§ **EXERCICE COURT**
Recopiez à l'identique, s'il vous plaît, le passage du texte sur le martinisme ci-dessous qui va de « Cahier n° 1 » jusqu'à « de la sagesse. ».

§ **TEXTE DU DOCUMENT**
━━━━━━━━━━━━━━━━
Le Martinisme (extraits)
Cahier n° 1 : Le Martinisme (extraits)
Le martinisme est un théosophe. Or, ce qu'est un théosophe, un auteur anonyme nous
l'explique ainsi :
« On entend par théosophe un ami de Dieu et de la sagesse.
« Le vrai théosophe ne néglige aucune des inspirations que Dieu lui envoyé pour lui
dévoiler les merveilles de ses oeuvres et de son amour, afin qu'il inspire cet amour à ses
semblables par son exemple et par ses instructions. Je dis le vrai théosophe : car tous ceux qui
s'occupent seulement de la théosophie spéculative, ne sont pas pour cela théosophes,
mais ils peuvent espérer de le devenir, s'ils en ont un véritable désir, et s'ils persistent
dans la résolution qu'ils ont prise d'imiter les vertus du Réparateur, et de mettre en lui
toute leur confiance. Un vrai théosophe est donc un vrai chrétien, ainsi que l'on peut s'en
convaincre par leur doctrine qui est la même. Cette doctrine est fondée sur les
rapports éternels qui existent entre Dieu, l'homme et l'univers ; et ces bases se trouvent ensuite
confirmées par les livres théogoniques de tous les peuples, et surtout par les Ecritures saintes
expliquées suivant l'esprit et non suivant la lettre.
« Les théosophes fermes dans leurs principes, ne varient point, ne disputent jamais; ils
tâchent de convaincre par le raisonnement et par les faits; s'ils ne peuvent y parvenir, ils gardent le
plus profond silence, et gémissent sur les erreurs
qui offusquent l'esprit de leurs semblables; ils prient Dieu qu'il les éclaire et les dispose à
recevoir la vérité: car la vérité porte par elle-même son évidence, il faut seulement que les
esprits soient préparés à la recevoir.
━━━━━━━━━━━━━━━━
§ **EXTRAIT DE DONNÉES**
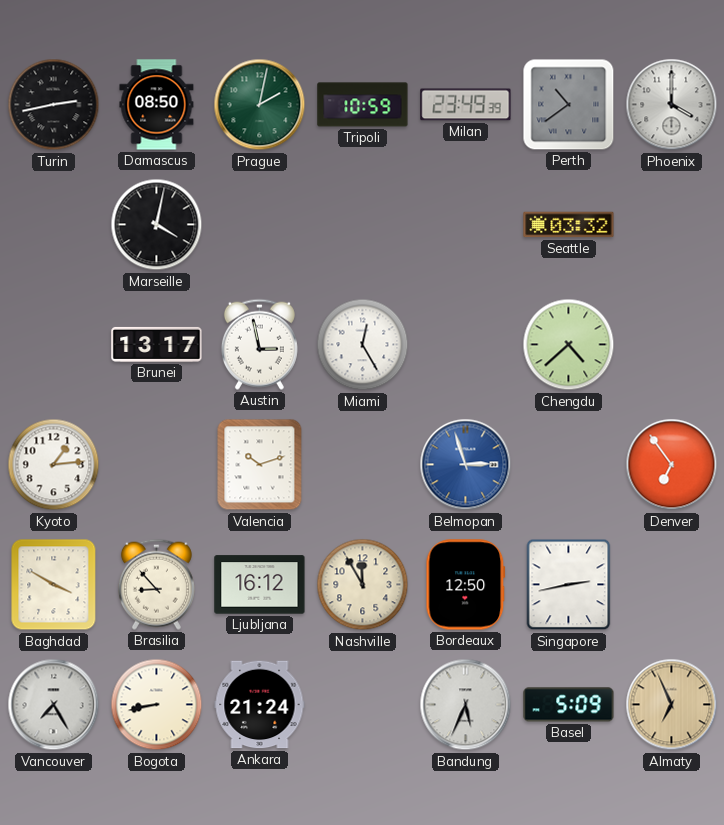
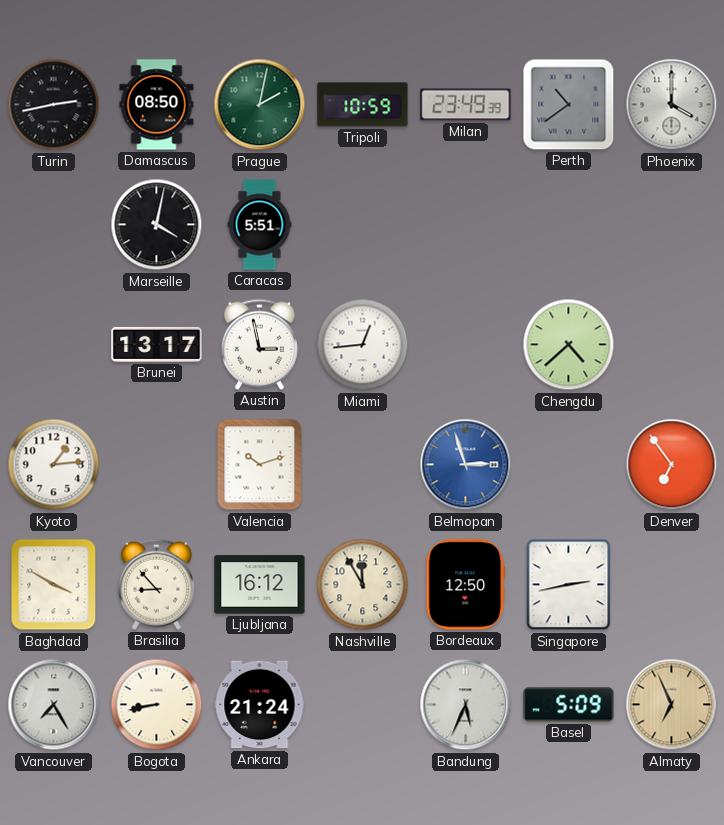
Caracas: none -> 5:51
Seattle: 03:32 -> none
Miami: 12:25 -> 12:44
━━━━━━━━━━━━━━━━
§ **RÉPONSE**
Cahier n° 1 : Le Martinisme (extraits)
Le martinisme est un théosophe. Or, ce qu'est un théosophe, un auteur anonyme nous
l'explique ainsi :
« On entend par théosophe un ami de Dieu et de la sagesse.